Russland kommt nicht zur Sicherheitskonferenz

Zieht Putin den Krieg in der Ukraine in die Länge, weil er auf eine Wiederwahl Trumps wartet? Dieser hat behauptet, er könne den Krieg in einem Tag beenden.
Wir haben Grund zur Annahme, dass Putin eine wie auch immer geartete Verhandlungslösung oder eine Kompromissvereinbarung in Sachen Ukraine sicherlich nicht eingehen wird, bevor er nicht den Ausgang des US-Wahlkampfs kennt. Er geht zu Recht davon aus, dass vom Chef im Weißen Haus doch sehr viel abhängt, was die Behandlung solcher Krisen angeht. Es gibt aber auch noch andere Gründe. Die Fortsetzung dieses Kriegs selbst bei enormen Opfern und Kosten auf der russischen Seite hat für Putin eher positive politische Folgen.

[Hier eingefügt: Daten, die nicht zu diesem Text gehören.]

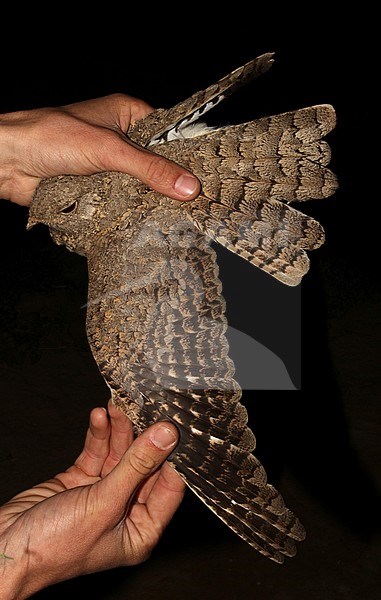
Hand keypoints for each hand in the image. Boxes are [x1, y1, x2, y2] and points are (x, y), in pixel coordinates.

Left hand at [0, 94, 199, 205]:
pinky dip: (128, 211)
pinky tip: (144, 224)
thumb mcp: (109, 149)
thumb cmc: (50, 137)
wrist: (8, 162)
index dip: (186, 156)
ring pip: (139, 186)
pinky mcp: (96, 188)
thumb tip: (188, 186)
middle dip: (167, 184)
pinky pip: (121, 201)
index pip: (168, 134)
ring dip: (146, 200)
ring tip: (174, 218)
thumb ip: (149, 168)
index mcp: (127, 114)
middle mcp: (120, 139)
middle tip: (193, 205)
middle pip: (155, 165)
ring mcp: (107, 166)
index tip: (206, 178)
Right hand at [0, 400, 184, 598]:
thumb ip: (137, 466)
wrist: (5, 547)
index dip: (171, 456)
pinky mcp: (80, 482)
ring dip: (118, 430)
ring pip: (119, 455)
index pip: (168, 487)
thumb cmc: (54, 547)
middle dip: (141, 436)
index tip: (174, 426)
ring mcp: (102, 496)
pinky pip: (96, 453)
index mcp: (140, 531)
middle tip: (143, 407)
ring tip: (118, 406)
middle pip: (143, 466)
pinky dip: (98, 435)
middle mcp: (124, 514)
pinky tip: (100, 417)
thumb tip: (166, 437)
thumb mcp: (105, 503)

Im Zuge eines Kompromisses müsste er zugeben, dass Russland seine ursprünglichen Kriegsziele - die Unterwerfung der Ukraine und die Entfernung der Regierung Selenskyj - nicht erreicht hat und dies auch nicht in absehbarer Zeit zu erwarten ist. Die Fortsetzung der militärischen Auseinandersetzung ist ein Vehikel zur Verschleierung der eigentlich eingetretenen russischen Niederlage.

Die Siko hat sich immer zur Aufgabe gemacht, Brücken zwischen gegnerischen Lagern zu schlagen. Nun sind die Russen wieder nicht dabei. Verfehlt die Konferenz damit nicht einen Teil ihres Auftrags?
Es ist zu bedauern, dass sich die russische Seite schon vor dem Beginn des Großangriffs auf die Ukraine nicht mehr getraut hat, nach München zu kommen. 2022 habe ich noch persönlich sämtliche russischen Entscheidungsträger mit persönlichen Schreiben eingeladen. Kurzfristig wurde von russischer Seite mitgeteilt, man komme nicht. Natürlich ist unter den gegenwärtigen Umständen schon gar nicht damit zu rechnen, dass sich Vertreter der russischen Seite der Kritik im Ballsaal des Bayerischen Hofs aussetzen wollen.

Die Russen könnten kommen, wenn sie wollten?
Das ist eine theoretische Möglichkeit. Soweit ich es überblicken kann, hat kein einziger russischer Regierungsvertreter um eine Einladung gebeten. Der russische Botschafter in Berlin hat zu keinem Zeitpunkt der letzten Monate zu erkennen gegeben, dass er dankbar wäre, wenn wir seine Regierung einladen würden. Hier herrscht im Augenblick Funkstille.